1. Atmos-phere (7800)
2. Atmospheric composition (90100)
3.Air quality (10110)
4. Atmospheric chemistry and composition (889s120)
5.Atmospheric particulates (10678130)
I need to do the following
Replace the entire content, get rid of line numbers
1.Atmosphere (10000) to plain Atmosphere
Delete the line numbers as well
1.Atmosphere (10000) to plain Atmosphere
make it a hyperlink
1.Atmosphere (10000) to plain linky study
[I added/Edit] Extract the words into a new file, where we get a simple list of key words. Can you also please explain the numbers in replace the \1\2, and escape on some characters
Each set of key words is a new line
Atmospheric
Atmospheric composition
Air quality
Each set is a on one line separated by one space and commas
Atmospheric, Atmospheric composition, Air quality
I tried find with regex like so, \(*\) it finds the brackets, but dont know how to replace this, and where to put the replace, and what variable holds the replacement value.
Here is mine exression for notepad ([0-9(). ]*)(.*)(\s\()(.*)
You need split your search in groups
([0-9. ]*) numbers, spaces and dots combination in 0 or more times
(.*) everything till next expression
(\s\() space and opening parenthesis
(.*) everything else
In replace box - for practicing if you place
\1\2\3\4 this do nothing :) just print all groups from above from 1.1 to 1.4
\2 this way you get only 1.2 group
new_thing\2new_thing adds your text before and after group
<a href=blah.com/\2.html>linky study</a> so now your text is added - spaces between words can be problematic when creating link - so another expression need to be made to replace all spaces in link to i.e. _
If you need add backslash as text (or other special sign used by regex) it must be escaped so you put \\ for backslash or \$ for dolar sign
Want more tune - <a href=blah.com/\2.html>\2</a> add again 1.2 group - or use whichever you want
On the screenshot you can see how I use it (I had found and replaced one line)
Ok and then we have case 4.2 with colon at the end so simply add colon after extracted section:
change replace from \2 to \2,
Now you need join it so simplest way is to Edit->Line Operations->Join Lines
but if you want to be real pro switch to Extended mode (just above Regular expression mode in Replace window) and Find \r\n and replace with space.
Removing line endings can differ in some cases but this is another story - for now I assume that you using windows since Notepad++ is windows tool and line endings are in windows style :)
The following regex should do the job: \d+\.\s*(.*?)\s*\(.*?\).
And the replacement: <a href=example.com\\\1.htm>\1</a>.
Explanation:
\d+ : Match a digit 0 or more times.
\. : Match a dot.
\s* : Match spaces 0 or more times.
(.*?) : Group and match everything until ( found.
\s* : Match spaces 0 or more times.
\(.*?\) : Match parenthesis and what's between it.
The replacement part is simple since \1 is referring to the matching group.
Online demo.
Try replacing ^\d+\.(.*) \(\w+\)$ with <a href=blah.com\\\1.htm>linky study</a>.
The ^\d+. removes the leading number and dot.
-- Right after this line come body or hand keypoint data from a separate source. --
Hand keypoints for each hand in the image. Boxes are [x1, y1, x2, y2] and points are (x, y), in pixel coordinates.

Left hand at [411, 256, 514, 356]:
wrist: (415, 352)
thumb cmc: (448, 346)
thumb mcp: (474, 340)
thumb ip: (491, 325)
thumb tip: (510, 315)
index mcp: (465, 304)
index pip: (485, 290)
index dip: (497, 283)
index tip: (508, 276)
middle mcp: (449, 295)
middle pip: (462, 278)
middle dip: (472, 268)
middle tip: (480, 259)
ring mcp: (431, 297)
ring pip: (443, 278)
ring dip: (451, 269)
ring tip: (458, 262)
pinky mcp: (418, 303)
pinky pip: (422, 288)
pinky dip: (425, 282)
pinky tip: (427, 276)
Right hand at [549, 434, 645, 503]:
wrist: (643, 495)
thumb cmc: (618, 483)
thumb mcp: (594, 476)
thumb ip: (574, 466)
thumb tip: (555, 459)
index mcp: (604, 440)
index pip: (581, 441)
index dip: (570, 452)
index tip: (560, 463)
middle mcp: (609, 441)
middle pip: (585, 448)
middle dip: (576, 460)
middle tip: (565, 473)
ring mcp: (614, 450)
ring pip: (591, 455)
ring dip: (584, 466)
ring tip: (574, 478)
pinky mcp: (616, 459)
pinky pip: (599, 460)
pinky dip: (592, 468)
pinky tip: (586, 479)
The (.*) collects the words. Then there is a single space. The \(\w+\)$ matches the final number in brackets.
Update for the added Q4.
Regular expressions capture things written between round brackets ( and ). Brackets that are to be found in the text being searched must be escaped as \( and \). In the replacement expression the \1 and \2 etc are replaced by the corresponding capture expression. So a search expression such as Z(\d+)X([aeiou]+)Y might match Z29XeieiY then the replacement expression P\2Q\1R would insert PeieiQ29R. In the search at the top of this answer there is one capture, the (.) captures or collects the words and then the \1 inserts the captured words into the replacement text.